Katy Perry

Katy Perry

SSE Hydro, Glasgow

Lisa-Marie Ferla

Fears that Katy Perry's new tour would embrace the darker sounds of last year's Prism album proved unfounded as soon as her army of neon-clad, spear-slinging pharaoh backing dancers started playing jump-rope.

Dubbed "Prismatic", the show took its motif seriously from the moment a giant pyramid rose up out of the ground with its star inside. But there was plenty of space for ridiculous costumes, light shows and even an entire segment featuring a pink cat-suited Perry prancing around in front of a video backdrop of anthropomorphised cats.

Dressed in a light-up tennis skirt with matching hair extensions, Perry began the show with high energy and beat-heavy reworkings of Roar, Part Of Me and power ballad Wide Awake, interspersed with shouted platitudes about "loving yourself" and "forgetting your Instagram". The whole effect was that of a cross between a warehouse rave and an exercise video from the 1990s, and just about as soulless.

That was until the props came out: a giant mechanical horse in Egyptian headdress for Dark Horse, mummified dancers camping it up to I Kissed A Girl and a spaceship sturdy enough to hold three dancers and stage a mock-abduction during ET. Raps by Juicy J and Kanye West were piped in accompanied by cheesy onscreen visuals, but the effect wasn't enough to spoil the fun.

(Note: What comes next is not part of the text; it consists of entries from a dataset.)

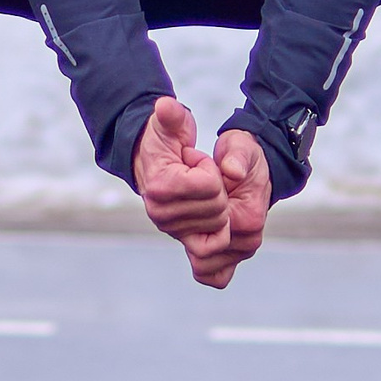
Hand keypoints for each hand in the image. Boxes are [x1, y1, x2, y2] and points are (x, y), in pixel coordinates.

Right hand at [133, 97, 266, 287]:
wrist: (158, 162)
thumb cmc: (168, 140)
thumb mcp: (173, 123)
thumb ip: (172, 117)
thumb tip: (166, 107)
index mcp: (160, 189)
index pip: (210, 187)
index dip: (211, 171)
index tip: (197, 163)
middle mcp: (161, 216)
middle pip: (218, 210)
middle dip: (218, 190)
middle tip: (202, 178)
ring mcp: (174, 234)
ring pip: (220, 234)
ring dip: (221, 212)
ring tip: (206, 195)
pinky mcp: (186, 247)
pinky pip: (210, 273)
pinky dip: (221, 258)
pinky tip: (222, 233)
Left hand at [192, 128, 270, 289]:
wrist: (252, 167)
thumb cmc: (243, 157)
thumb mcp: (239, 147)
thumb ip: (236, 158)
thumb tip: (231, 170)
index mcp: (249, 216)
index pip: (207, 228)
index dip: (192, 207)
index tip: (194, 187)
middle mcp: (249, 239)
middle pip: (201, 252)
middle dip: (190, 227)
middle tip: (194, 201)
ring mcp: (242, 252)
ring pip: (202, 265)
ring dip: (192, 242)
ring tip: (196, 215)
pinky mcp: (233, 258)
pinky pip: (211, 275)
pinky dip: (200, 261)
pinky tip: (196, 236)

Still, Perry was at her best when the fireworks were turned off, giving her time to interact with and charm the crowd in her Little Pink Riding Hood dress. Prism closer By The Grace Of God was performed beautifully with just a piano and backing singers, while a self-accompanied acoustic guitar version of The One That Got Away was an easy highlight.

Chick Lyall Quintet

Glasgow Art Club

Rob Adams

Chick Lyall has been a significant presence, as both pianist and composer, on the Scottish jazz scene for the better part of 30 years now and in that time he's shown a sound grasp of a wide range of the music that falls within the jazz umbrella, from the purely acoustic to both the groovily accessible and the more experimental electronic departments.

Although the electronic sides were absent, Lyall still showcased quite a variety of his tastes, easefully straddling the American and European schools of jazz, in this agreeable session as part of Bridge Music's continuing Jazz Thursdays series. From the pre-funk but still decidedly groovy quality of Herbie Hancock's 1960s output to a completely free trio improvisation that touched on stormy tumult and gentle minimalism and on to the elegiac nature of Ralph Towner's lovely Summer's End via some cheery swing from bassist Tom Lyne's pen, this was not a set-list chosen by a leader looking to coast along.

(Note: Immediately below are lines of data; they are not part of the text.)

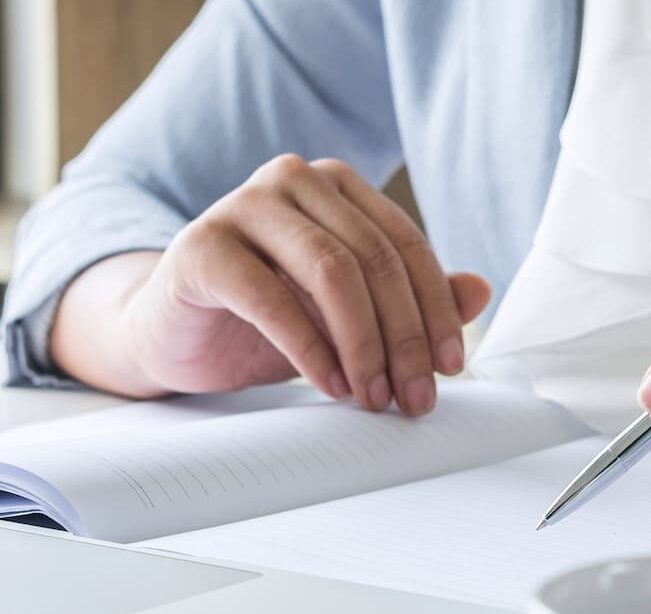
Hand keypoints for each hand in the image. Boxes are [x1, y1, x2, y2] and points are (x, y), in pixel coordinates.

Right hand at [57, 154, 489, 414]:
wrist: (170, 337)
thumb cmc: (260, 321)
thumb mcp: (344, 316)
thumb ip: (407, 300)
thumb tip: (480, 291)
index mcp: (333, 184)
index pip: (404, 244)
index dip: (435, 309)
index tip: (451, 367)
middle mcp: (290, 179)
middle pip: (373, 259)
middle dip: (404, 336)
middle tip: (414, 396)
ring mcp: (241, 206)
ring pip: (332, 272)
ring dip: (364, 344)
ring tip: (373, 396)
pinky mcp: (201, 248)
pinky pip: (273, 299)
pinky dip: (311, 349)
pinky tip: (330, 385)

Lyall's players took to the varied menu with accomplishment, with trumpeter Colin Steele moving to flugelhorn for the Towner piece and tenor saxophonist John Burgess showing his cool, almost detached side and his beefy, revelling in the changes mode.

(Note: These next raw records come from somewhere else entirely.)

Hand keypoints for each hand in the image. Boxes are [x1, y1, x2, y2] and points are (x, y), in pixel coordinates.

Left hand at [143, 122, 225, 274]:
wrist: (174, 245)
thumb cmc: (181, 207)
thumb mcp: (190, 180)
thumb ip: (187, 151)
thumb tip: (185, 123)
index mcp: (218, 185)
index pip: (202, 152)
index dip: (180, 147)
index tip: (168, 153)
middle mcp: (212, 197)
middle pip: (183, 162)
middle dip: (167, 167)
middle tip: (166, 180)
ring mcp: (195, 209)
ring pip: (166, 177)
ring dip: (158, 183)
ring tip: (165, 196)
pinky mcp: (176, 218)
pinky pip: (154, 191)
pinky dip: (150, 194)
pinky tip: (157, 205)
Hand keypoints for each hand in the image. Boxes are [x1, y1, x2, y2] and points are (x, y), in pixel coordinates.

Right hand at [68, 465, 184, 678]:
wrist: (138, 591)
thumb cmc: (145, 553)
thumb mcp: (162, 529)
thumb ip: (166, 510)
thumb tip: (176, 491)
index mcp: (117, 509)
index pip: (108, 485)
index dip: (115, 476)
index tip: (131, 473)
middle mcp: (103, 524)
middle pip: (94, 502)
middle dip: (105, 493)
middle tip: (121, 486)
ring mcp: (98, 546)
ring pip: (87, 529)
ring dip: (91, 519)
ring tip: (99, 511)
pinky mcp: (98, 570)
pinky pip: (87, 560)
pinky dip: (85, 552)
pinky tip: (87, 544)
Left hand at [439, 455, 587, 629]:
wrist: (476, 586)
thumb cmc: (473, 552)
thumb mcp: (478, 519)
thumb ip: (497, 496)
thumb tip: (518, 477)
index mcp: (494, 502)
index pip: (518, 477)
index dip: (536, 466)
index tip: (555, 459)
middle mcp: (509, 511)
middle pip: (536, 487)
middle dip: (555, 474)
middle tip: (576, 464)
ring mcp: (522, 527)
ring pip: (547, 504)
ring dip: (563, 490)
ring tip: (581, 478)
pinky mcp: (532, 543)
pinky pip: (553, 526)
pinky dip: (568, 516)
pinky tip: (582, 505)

With drummer Stu Brown being his habitual, adaptable self in cahoots with Lyne's sure presence, Lyall was able to demonstrate power, subtlety, a meditational quality and a certain, wry wit.

His own No Laughing Matter turned out to be rather a lachrymose, if attractively so, ballad and Dissonant Blues did exactly what its title promised, ducking and diving with a determination, successfully and enjoyably, to avoid the obvious blues statements.